Regaining Control: Pragmatic Patterns for AI Collaboration
I am not saying I should banish AI completely, that is too strict. AI has immense value. In software engineering, we identify code smells and take corrective actions called refactoring. Similarly, we must watch for “workflow smells” in our collaboration with AI.
If the AI is working well for you, if you are learning, and if you are in complete control of the system, that is wonderful. But if you feel a growing distance from your code, if you find yourself glazed over auditing diffs, or if your memory of what you built throughout the day is blurred, that is a smell. You need to take corrective action(s) and establish boundaries that work for you.
Here are the active collaboration patterns that I am trying:
1. Keep AI at the Periphery
Use AI as a sounding board first, and a code generator second.
- Reviews & Discussions: Use the AI’s knowledge base to critique my designs, look for edge cases, and discuss trade-offs before writing code.
- Boilerplate Replication: Once I have handcrafted 4 or 5 parser modules to establish the pattern, use the AI to generate the 6th. The AI excels at mimicking established structural patterns, but the pattern must be set by me.
2. Pair with AI (Alternating Roles)
Establish a strict division of labor:
- Test-Driven Delegation: I write the tests; the AI writes the implementation (the monotony).
- Alternatively, I write the code, and ask the AI to critique it, write unit tests, or suggest missing edge cases.

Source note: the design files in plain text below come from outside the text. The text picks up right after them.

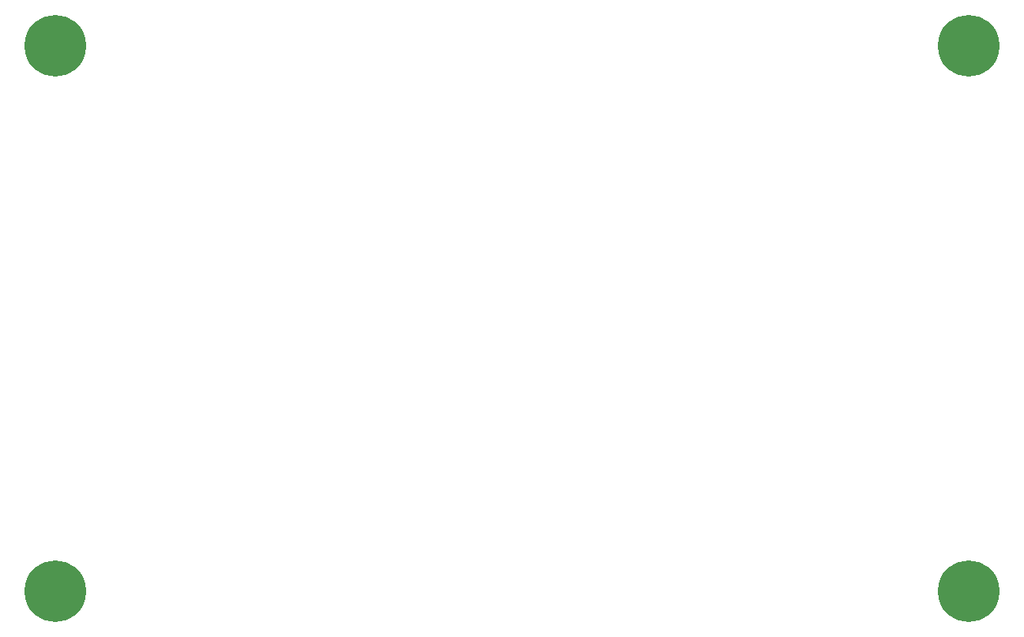
<source format=gbr>
%TF.GenerationSoftware,KiCad,Pcbnew,(5.99.0-9526-g5c17ff0595)*%
%TF.CreationDate,2021-07-07T23:04:22-05:00*%
%TF.ProjectId,Cafebabe Backplate,43616665-6261-4626-9520-4261636b706c,rev?*%
%TF.SameCoordinates,Original*%
%TF.FileFunction,Soldermask,Top*%
%TF.FilePolarity,Negative*%
%FSLAX46Y46*%
G04 Gerber Fmt 4.6, Leading zero omitted, Abs format (unit mm)*
G04 Created by KiCad (PCBNEW (5.99.0-9526-g5c17ff0595)) date 2021-07-07 23:04:22*
%MOMM*%
%LPD*%
G01*
G04 APERTURE LIST*
%ADD10C,6.600000*%
G04 APERTURE END LIST*
D10*
%TO.C,*%
X79877817Y-83677817D03*
%TD*%
%TO.C,*%
X177777817Y-83677817D03*
%TD*%
%TO.C,*%
X177777817Y-142177817D03*
%TD*%
%TO.C,REF\u002A\u002A*%
X79877817Y-142177817D03*
%TD*%
M02*

</source>
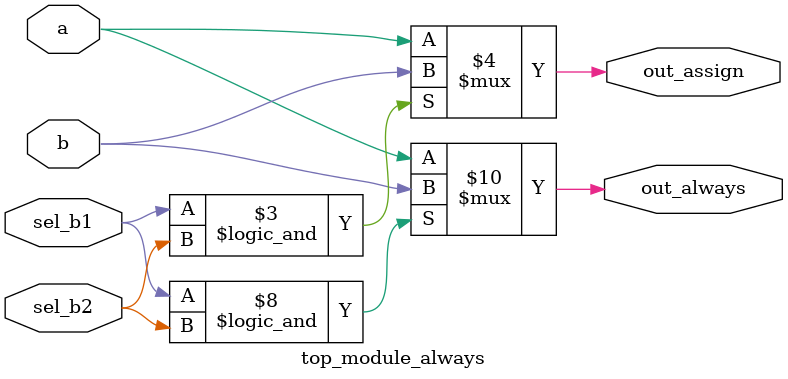
<source format=v>
module top_module_always (
    input a,
    input b,
    input sel_b1,
    input sel_b2,
    output wire out_assign,
    output reg out_always
);

    assign out_assign = (sel_b1 == 1'b1 && sel_b2 == 1'b1) ? b : a;

    always @ (*) begin
        if (sel_b1 == 1'b1 && sel_b2 == 1'b1) begin
            out_always = b;
        end
        else begin
            out_always = a; 
        end
    end

endmodule
</source>
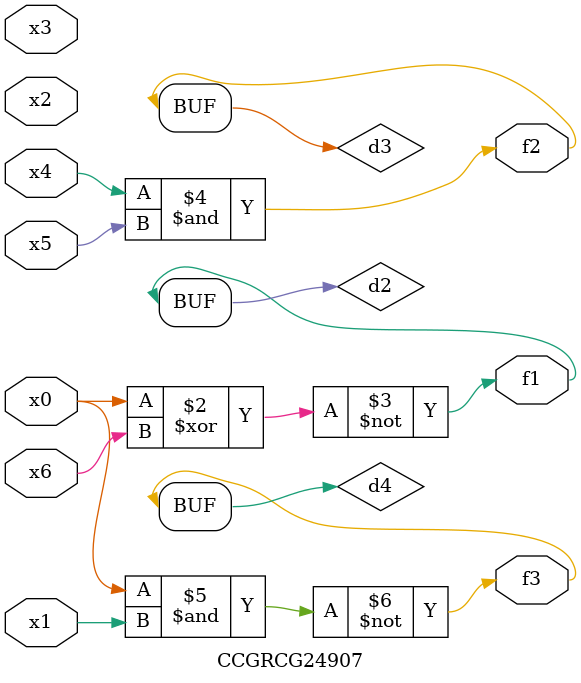
<source format=v>
module CCGRCG24907(
	input x0, x1, x2, x3, x4, x5, x6,
	output f1, f2, f3
);

	wire d1, d2, d3, d4;

	nor (d1, x0);
	xnor (d2, x0, x6);
	and (d3, x4, x5);
	nand (d4, x0, x1);
	assign f1 = d2;
	assign f2 = d3;
	assign f3 = d4;
endmodule

</source>
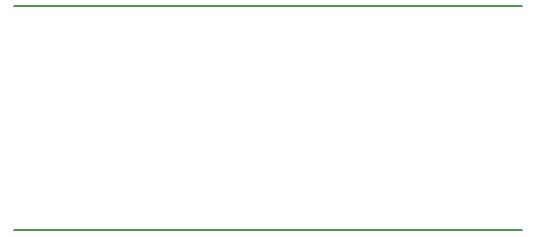
<source format=gbr>
%TF.GenerationSoftware,KiCad,Pcbnew,(6.0.11)*%
%TF.CreationDate,2023-07-10T20:07:27-05:00*%
%TF.ProjectId,SchottkyNoiseSource,5363686f-7474-46b7-994e-6f697365536f,rev?*%
%TF.SameCoordinates,Original*%
%TF.FileFunction,Legend,Bot*%
%TF.FilePolarity,Positive*%
%FSLAX46Y46*%
G04 Gerber Fmt 4.6, Leading zero omitted, Abs format (unit mm)*
G04 Created by KiCad (PCBNEW (6.0.11)) date 2023-07-10 20:07:27*
%MOMM*%
%LPD*%
G01*
G04 APERTURE LIST*
%ADD10C,0.150000*%
%ADD11C,1.440000*%
%ADD12R,5.080000X1.500000*%
%ADD13R,3.000000X3.000000*%
%ADD14C,3.000000*%
G04 APERTURE END LIST*
D10*
X94000000Y-119000000D02*
X137000000Y-119000000D01*
X94000000Y-100000000D02*
X137000000Y-100000000D01*
%LPC*%
D11*
%TO.C,RV1*%
X114110000Y-93860000D03*
X111570000Y-93860000D03*
X109030000Y-93860000D03*
%TD*%
%TO.C,RV2*%
X114320000Y-112610000D03*
X111780000Y-112610000D03*
X109240000Y-112610000D03*
%TD*%
%TO.C,RV3*%
X113330000Y-132240000D03*
X110790000Y-132240000D03*
X108250000Y-132240000D03*
%TD*%
D12*
%TO.C,J1*%
X133630000Y-85970000D03*
X133630000Y-94470000D03*
%TD*%
D13*
%TO.C,J3*%
X100120000Y-108260000D03*
D14*
X100120000Y-113340000D03*
%TD*%
D13*
%TO.C,J2*%
X99580000Y-88840000D03*
D14*
X99580000Y-93920000D03*
%TD*%
D12*
%TO.C,J6*%
X133637500Y-124290000D03*
X133637500Y-132790000D03*
%TD*%
%TO.C,J4*%
X133687500Y-113260000D03*
X133687500Y-104760000D03*
%TD*%
D13*
%TO.C,J5*%
X100000000Y-127000000D03*
D14*
X100000000Y-132080000D03*
%TD*%
M02*

</source>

3. The 15-Minute “Explainer’s Tax” Circuit Breaker
If explaining a complex edge case and auditing the AI’s generated code stretches beyond 15 minutes of prompting, I treat it as a signal that the problem is too nuanced for the assistant. I close the chat, open a blank buffer, and write the logic myself.
4. Maintaining a “Slow Code” Sanctuary
Keep a personal sandbox project where I write the core logic entirely by hand.
For me, this is infer, an educational compiler in Rust. The AI is allowed to act as an active reviewer or documenter, but it never sits in the driver’s seat. The physical act of writing the code remains mine alone.
Reclaiming the Joy of Software
The narrative that “coding is dead” feels wrong to me. It assumes coding is merely typing. In reality, coding is the process of reflection. It is where the design is tested, where compromises are made, and where understanding is forged. It is in the middle of writing code that we weigh design tradeoffs and make intentional choices, like deciding whether to handle RECORD<1,2>=23 in the parser or the lexer, or stopping to refactor when an abstraction begins to stretch.
Moving slow is an art. It is only when I move slow that I have the space to think about my previous commits, look for design smells, and take a pause to reflect on my code. But when we chase speed as our primary engineering metric, we forget how to move slow. We lose that reflective pause.
The joy of programming is found in the friction of this struggle, the elegant solution arrived at after hours of thought, and the physical act of creation. It is found in that exact moment when a compiler error finally vanishes because you understood the system, not because you fed a diff to a stateless agent.
Speed has its place, but it is a hollow victory if we lose our intimacy with the systems we build. For me, pure speed will never be worth the cost of the joy of programming.